> _PROVIDED PASSAGE_:
Mark Zuckerberg Casually Drops That Meta Is Building a 'God-Tier' AI, Immediately Gets Ratio'd Into Oblivion
PALO ALTO, CA — In a move that surprised absolutely no one who has been paying attention for the last decade, Mark Zuckerberg decided to kick off his week by telling the world that Meta is hard at work building an artificial general intelligence (AGI) that he, in his infinite wisdom, described as “god-tier.” Because of course he did. The man who brought us the metaverse, a platform where you can be a legless torso in a VR hellscape, is now apparently on a mission to create a digital deity. What could possibly go wrong?
Let’s set the scene. Zuck, looking like he just rolled out of bed after a three-day bender of coding and crying, sat down for a podcast interview where he casually mentioned that Meta’s goal is to develop “full general intelligence.” Not just any AI, mind you. A “god-tier” AI. Because the last time a tech billionaire tried to play God, we got Theranos, and that at least gave us a good documentary. This time, we're getting an AI that might decide the optimal way to run the planet is to turn everyone into a digital avatar selling NFTs of their own sadness.
The internet, as you might expect, did not take this announcement with the reverence Zuck clearly expected. Instead, the collective reaction was a symphony of side-eyes, keyboard smashes, and screenshots being posted to r/ABoringDystopia. The phrase “god-tier” might sound cool when you’re describing a new video game character or a particularly good burrito. But when you’re the CEO of a company that has repeatedly proven it cannot be trusted with your private photos, your political data, or the basic concept of “don’t let kids get groomed on Instagram,” calling your AI “god-tier” is like letting a raccoon design the security system for a gourmet cheese shop. It’s a bad idea, and you know it’s going to end with someone crying.

> _GIVEN DATA_:

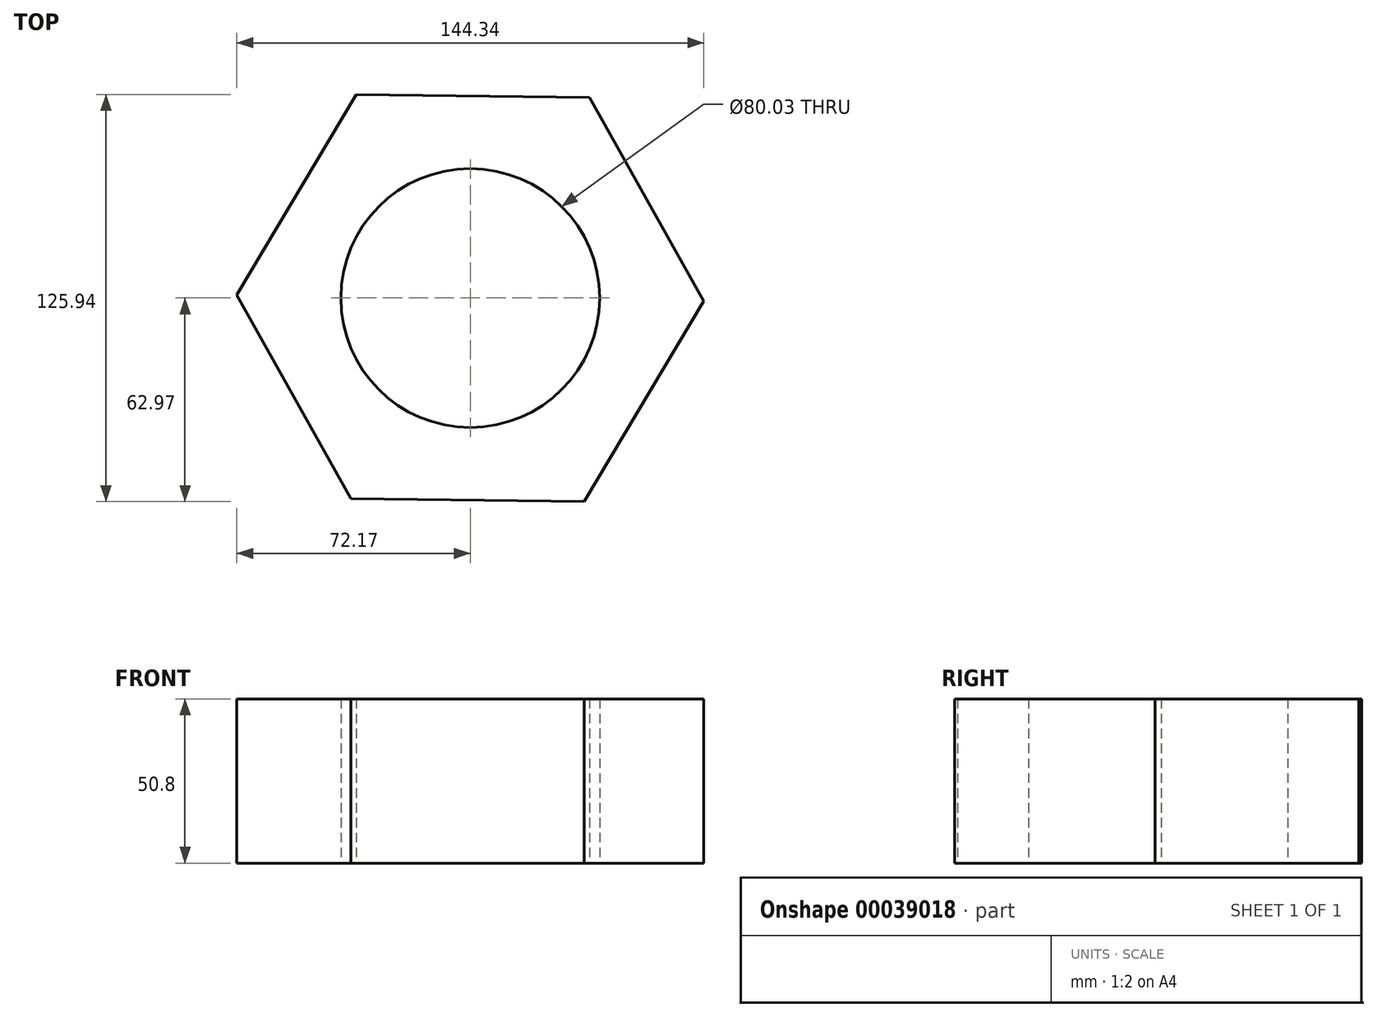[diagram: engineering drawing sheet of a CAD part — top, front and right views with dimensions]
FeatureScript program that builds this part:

> _INSTRUCTION_:
According to the article about Meta's "god-tier" AI, why is it a bad idea for Zuckerberg to call his AI "god-tier"? Answer in one to three sentences. The material above has no connection to the article about Meta's "god-tier" AI.

> _WRITTEN RESPONSE_:
He runs a company that has repeatedly shown it cannot be trusted with people's private photos or political data, or with keeping kids from being groomed on Instagram. Coming from that company, the label is like letting a raccoon design the security system for a gourmet cheese shop.